[Supplied material — start]

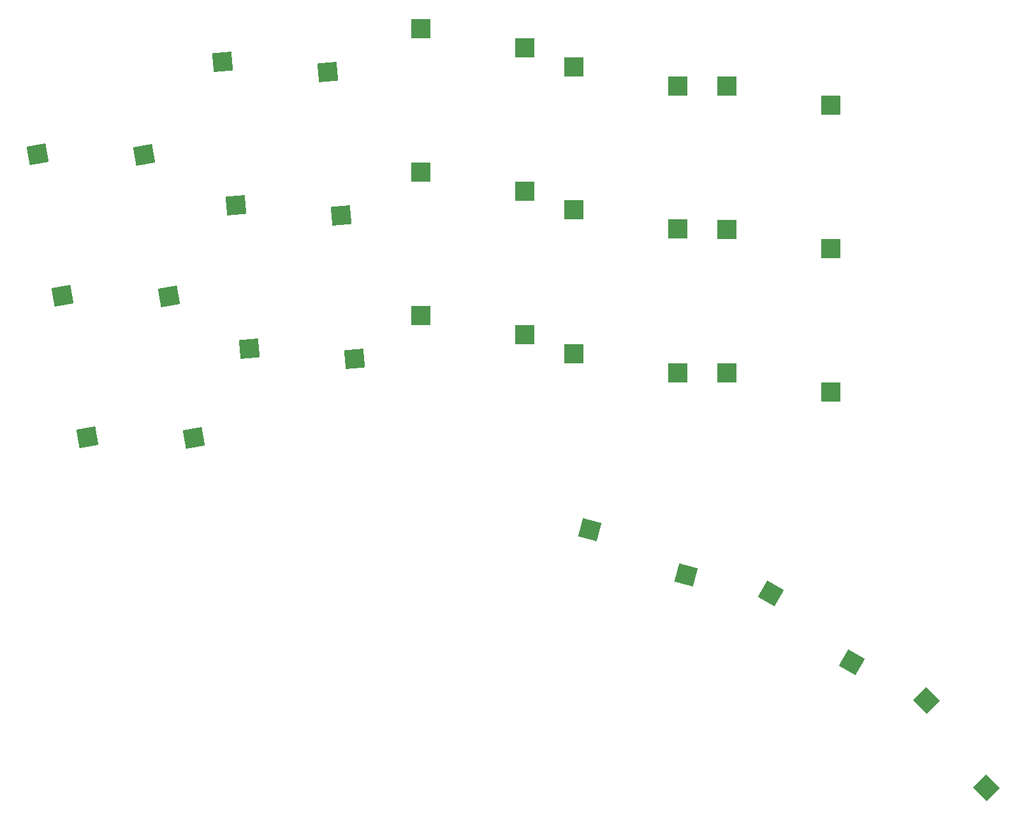
<source format=gtp>
%TF.GenerationSoftware,KiCad,Pcbnew,(6.0.7)*%
%TF.CreationDate,2022-09-04T15:55:50+05:30*%
%TF.ProjectId,burp_fart,62757270-5f66-4617-9274-2e6b69636164,rev?*%
%TF.SameCoordinates,Original*%
%TF.FileFunction,Paste,Top*%
%TF.FilePolarity,Positive*%
%FSLAX46Y46*%
G04 Gerber Fmt 4.6, Leading zero omitted, Abs format (unit mm)*
G04 Created by KiCad (PCBNEW (6.0.7)) date 2022-09-04 15:55:50*
%MOMM*%
%LPD*%
G01*
G04 APERTURE LIST*
G04 Aperture macros list*
%AMRotRect*
0 Rectangle, with rotation*
0 The origin of the aperture is its center*
0 $1 length*
0 $2 width*
0 $3 Rotation angle, in degrees counterclockwise*
0 Add horizontal line*
21,1,$1,$2,0,0,$3*%
G04 Aperture macros list end*
%ADD10RotRect,2.550000X2.500000X135.000000*%
%ADD11R,2.550000X2.500000*%
%ADD12RotRect,2.550000X2.500000X150.000000*%
%ADD13RotRect,2.550000X2.500000X185.000000*%
%ADD14RotRect,2.550000X2.500000X190.000000*%
%ADD15RotRect,2.550000X2.500000X165.000000*%
G04 APERTURE END LIST*
D10*
%TO.C,R_SW__T1*%
X147603778Y-128771676D03*
X139606401Y-117182196D03*
%TD*%
D11*
%TO.C,R_SW__03*%
X106620000Y-73660000D03*
X92770000Y-71120000D03*
%TD*%
D12*
%TO.C,R_SW__T2*%
X129717152Y-112080295D03*
X118992700Y-102955591D03*
%TD*%
D11*
%TO.C,R_SW__22*%
X86300000Y-30480000D03*
X72450000Y-27940000D03*
%TD*%
D13*
%TO.C,R_SW__21*%
X60141856Y-33640768D03*
X46123184Y-32317541D03*
%TD*%
%TO.C,R_SW__01*%
X63697856Y-71740768D03*
X49679184Y-70417541D03*
%TD*%
D11*
%TO.C,R_SW__12*%
X86300000Y-49530000D03*
X72450000Y-46990000D03*
%TD*%
D14*
%TO.C,R_SW__20*%
X35706080Y-44699808D03*
X21625426Y-44603424D03*
%TD*%
D11*
%TO.C,R_SW__13*%
X106620000Y-54490000D03*
X92770000Y-51950000D03*
%TD*%
%TO.C,R_SW__23*%
X106620000Y-35560000D03*
X92770000Y-33020000D03*
%TD*%
%TO.C,R_SW__02*%
X86300000Y-68580000D03*
X72450000Y-66040000D03*
%TD*%
D14*
%TO.C,R_SW__00*%
X42310080Y-82291808D03*
X28229426Y-82195424D03*
%TD*%
%TO.C,R_SW__10*%
X39008080Y-63495808D03*
X24927426Y-63399424D03*
%TD*%
D13*
%TO.C,R_SW__11*%
X61919856Y-52690768D03*
X47901184Y-51367541D03*
%TD*%
D11*
%TO.C,R_SW__14*%
X126940000Y-57150000D03*
X113090000Y-54610000D03*
%TD*%
%TO.C,R_SW__04*%
X126940000Y-76200000D03*
X113090000Y-73660000D03*
%TD*%
D15*
%TO.C,R_SW__T3*%
X107659800Y-100503220D03*
X94939127Y-94465125D03*
%TD*%
D11*
%TO.C,R_SW__24*%
X126940000Y-38100000D03*
X113090000Y-35560000D03*
%TD*%
M02*

</source>
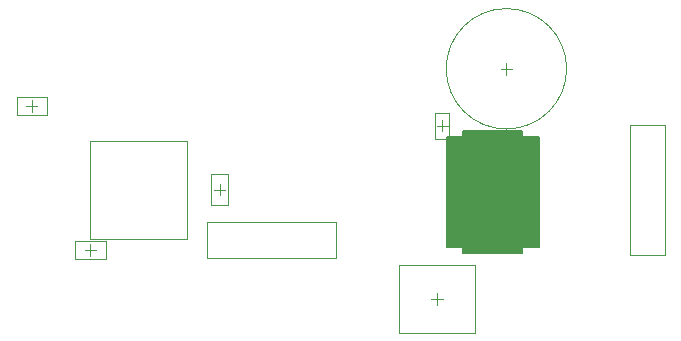
<source format=gbr>
G04*
G04 #@! TF.GenerationSoftware,Altium Limited,Altium Designer,25.8.1 (18)*
G04*
G04 Layer_Color=32768*
%FSLAX25Y25*%
%MOIN*%
G70*
G04*
G04 #@! TF.SameCoordinates,CA0B9550-AE98-4C71-85A6-844D78770B91*
G04*
G04*
G04 #@! TF.FilePolarity,Positive*
G04*
G01*
G75*
%ADD12C,0.00600*%
%ADD76C,0.00394*%
%ADD82C,0.00197*%
G36*
X68599Y17769D02*
X74149D01*
Y-18898D01*
X68599D01*
Y-20865D01*
X48899D01*
Y-18898D01*
X43349D01*
Y17769D01*
X48899D01*
Y19735D01*
X68599D01*
Y17769D01*
D02*
G37*
D12*
X74149Y-18898D02*
Y17769D01*
X68599Y-18898D02*
X74149D01*
X68599Y-20865D02*
Y-18898D01*
X48899Y-20865D02*
X68599D01*
X48899D02*
Y-18898D01*
X43349D02*
X48899D01*
X43349D02*
Y17769D01*
X48899D01*
Y19735D01*
X68599D01*
Y17769D02*
Y19735D01*
Y17769D02*
X74149D01*
D76*
X61307Y40397D02*
X65244D01*
X63275Y38429D02*
Y42366D01*
X39977Y21473D02*
X43717D01*
X41847Y19602D02*
Y23343D01*
X38256Y-36240D02*
X42193D01*
X40225Y-38208D02*
Y-34271D01*
X-32329Y-1753D02*
Y1987D01*
X-34199Y117D02*
X-30459D01*
X-77270Y-20000D02*
X-73530D01*
X-75400Y-21870D02*
Y-18130D01*
X-96770Y28000D02*
X-93030D01*
X-94900Y26130D02*
Y29870D01*
D82*
X83354Y40397D02*
G03*
X83354Y40397I-20079J0D01*
G01*
X104387Y21664D02*
X104387Y-21604D01*
X116159D01*
X116159Y21664D01*
X104387Y21664D02*
X116159Y21664D01*
X-36672Y-22533D02*
Y-10761D01*
X6596D01*
Y-22533D02*
Y-10761D01*
X-36672Y-22533D02*
X6596D01*
X39484Y17142D02*
Y25803D01*
X44209Y17142D02*
Y25803D01*
X39484Y17142D02*
X44209D01*
X39484Y25803D02*
X44209D01*
X27626Y-47539D02*
Y-24941D01*
Y-47539D02*
X52823D01*
Y-24941D01*
X27626D02*
X52823D01*
X-35282Y5235D02*
X-29377D01*
X-35282Y-5001D02*
X-29377D01*
Y5235D01*
X-35282Y-5001D02*
Y5235D01*
X-70282Y-22953D02*
Y-17047D01*
X-80518Y-22953D02*
Y-17047D01*
X-70282D01*
X-80518Y-22953D02*
X-70282D01*
X-100018Y25047D02*
Y30953D01*
X-89782Y25047D02*
Y30953D01*
X-100018Y25047D02*
X-89782D01*
X-100018Y30953D02*
X-89782D01*
X-75640Y-16240D02*
Y16240D01*
Y-16240D02*
X-43160D01*
Y16240D01*
X-75640D02*
X-43160D01*
M02*

</source>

[Supplied material — finish]

(Task statement)
Set down exactly the lines running from the beginning of the entries above to the line that contains "0 Add horizontal line*", including both, and leave out pictures.

(Worked solution)
<source format=gtp>
%TF.GenerationSoftware,KiCad,Pcbnew,(6.0.7)*%
%TF.CreationDate,2022-09-04T15:55:50+05:30*%
%TF.ProjectId,burp_fart,62757270-5f66-4617-9274-2e6b69636164,rev?*%
%TF.SameCoordinates,Original*%
%TF.FileFunction,Paste,Top*%
%TF.FilePolarity,Positive*%
%FSLAX46Y46*%
G04 Gerber Fmt 4.6, Leading zero omitted, Abs format (unit mm)*
G04 Created by KiCad (PCBNEW (6.0.7)) date 2022-09-04 15:55:50*
%MOMM*%
%LPD*%
G01*
G04 APERTURE LIST*
G04 Aperture macros list*
%AMRotRect*
0 Rectangle, with rotation*
0 The origin of the aperture is its center*
0 $1 length*
0 $2 width*
0 $3 Rotation angle, in degrees counterclockwise*
0 Add horizontal line*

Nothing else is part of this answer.